**** TRECHO

É com satisfação que faço esta apresentação da Revista editada pelos discentes da pós-graduação, empreendimento meritório dos jovens pesquisadores em História do programa do curso de História da Faculdade de Ciências Humanas, do qual sou egresso, tendo tido o prazer e oportunidade de cursar nele o mestrado, lá nos idos dos anos iniciais de sua criação e implantação. Espaço nobre de publicização dos exercícios intelectuais de construção de habilidades em teoria e metodologia e suas interfaces com universos empíricos, registros possíveis e contingentes do vivido pelos grupos humanos tomados em referência.
Neste número da revista, mais um desafio, o Tempo Presente, com ele o delineamento de perspectivas para a construção de abordagens históricas contidas numa temporalidade tensionada por dilemas específicos, contidos muitas das vezes, e que comporta, dentre muitos outros dilemas da crítica histórica, o da relação do pesquisador com o objeto, do qual, às vezes é co-partícipe, contemporâneo…
Para tais dilemas, talvez seja pertinente fazer uso, de uma quase metáfora. Com o movimento, ou o fenômeno de uma boiada. Esta, quando em movimento, quando está “passando”, muita coisa específica sobre ela pode estar obscurecida pela poeira, ou pelo barro da estrada, como: os tons das pelagens dos bois, quantos são? Quem são os homens da comitiva, etc. Da mesma forma, depois de “passada” a boiada, será difícil saber o número de bois pelas suas pegadas, quiçá as pelagens dos bois, ela já passou, e os peões da comitiva já estarão em outras paragens. Para ambas as temporalidades da boiada, os graus de dificuldade em acessar a sua “veracidade” se equivalem, guardadas as diferenças de antes e depois, e, se se quiser das memórias sobre ela, daqueles que a viram passar ou que ouviram falar sobre ela.

********

LISTA DE TAREFAS
#1 Na apresentação da revista, qual é o tema deste número?
#2 Prossiga a apresentação da revista a partir da última frase mostrada.

**** ENTRADAS FORNECIDAS

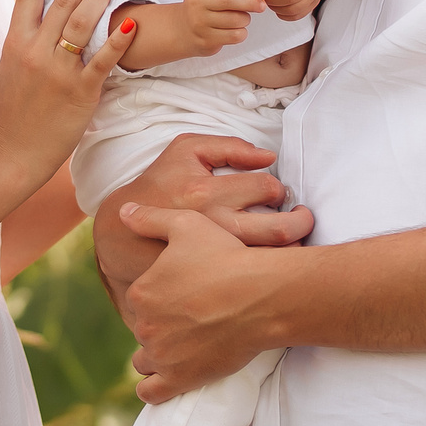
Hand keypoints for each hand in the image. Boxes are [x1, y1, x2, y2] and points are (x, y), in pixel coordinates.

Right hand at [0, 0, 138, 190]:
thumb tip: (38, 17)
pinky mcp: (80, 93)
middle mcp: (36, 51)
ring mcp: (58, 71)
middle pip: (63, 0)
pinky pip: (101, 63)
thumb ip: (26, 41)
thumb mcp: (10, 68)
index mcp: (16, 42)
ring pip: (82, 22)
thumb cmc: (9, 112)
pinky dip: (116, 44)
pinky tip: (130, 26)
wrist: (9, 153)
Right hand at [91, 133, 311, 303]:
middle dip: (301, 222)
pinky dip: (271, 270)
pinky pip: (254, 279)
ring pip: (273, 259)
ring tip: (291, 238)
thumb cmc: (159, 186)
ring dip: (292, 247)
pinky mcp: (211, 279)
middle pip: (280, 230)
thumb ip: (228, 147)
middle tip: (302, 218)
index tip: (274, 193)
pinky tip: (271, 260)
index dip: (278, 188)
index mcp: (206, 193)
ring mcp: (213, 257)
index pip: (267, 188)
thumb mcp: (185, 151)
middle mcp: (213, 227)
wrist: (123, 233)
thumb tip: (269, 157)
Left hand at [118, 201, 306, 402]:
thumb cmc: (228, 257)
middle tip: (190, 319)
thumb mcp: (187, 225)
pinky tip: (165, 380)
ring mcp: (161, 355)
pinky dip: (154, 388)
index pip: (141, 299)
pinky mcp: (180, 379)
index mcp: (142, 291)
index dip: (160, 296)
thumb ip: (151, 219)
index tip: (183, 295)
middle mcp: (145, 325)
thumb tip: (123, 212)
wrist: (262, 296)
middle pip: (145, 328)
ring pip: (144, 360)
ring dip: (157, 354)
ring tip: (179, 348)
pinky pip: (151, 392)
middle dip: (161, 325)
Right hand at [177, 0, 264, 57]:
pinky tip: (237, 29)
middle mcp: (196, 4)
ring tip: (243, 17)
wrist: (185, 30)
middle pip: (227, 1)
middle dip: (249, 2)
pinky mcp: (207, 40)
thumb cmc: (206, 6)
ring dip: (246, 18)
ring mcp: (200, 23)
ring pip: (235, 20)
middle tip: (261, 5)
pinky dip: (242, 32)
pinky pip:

********

RESPOSTAS DO EXERCÍCIO
#1 O Tempo Presente.

#2
Nesse sentido, todos nós somos filhos do século XX, acabamos por escrever e pensar sobre coisas, objetos e processos históricos do próprio tempo em que vivemos e em alguns casos experienciamos. E, como afirma Eric Hobsbawn, no capítulo O Presente Como História, da coletânea Sobre História, “falo como alguém que atualmente tenta escrever sobre a história do seu próprio tempo e não como alguém que tenta mostrar o quanto é impossível fazer isso”, ou seja, tal exercício é mesmo um exercício de produzir história e não de gastar muito tempo em diletantismos sobre sua eficácia ou validade em termos de conhecimento histórico. Evidentemente, tal exercício não pode passar ao largo da crítica histórica, de modo que ao tratarmos “sobre o nosso próprio tempo, é inevitável que a experiência pessoal desses tempos modelem a maneira como os vemos, e até a maneira como avaliamos a evidência à qual todos nós, não obstante nossas opiniões, devemos recorrer e apresentar”. Por fim uma ressalva importante, qual seja, a constatação de uma experiência pessoal, com alguma pertinência para a história, nunca tem a dimensão idiossincrática. Ela só poder ter importância histórica, na medida em que, via de regra, a experiência individual de vida também é uma experiência coletiva.
Assim este número da Revista Eletrônica História em Reflexão, ao apresentar sob a forma de Dossiê sobre História e Tempo Presente, o faz através de: uma entrevista; alguns artigos e uma resenha e, notas e apontamentos de pesquisa sobre a Ditadura Militar no Sul de Mato Grosso.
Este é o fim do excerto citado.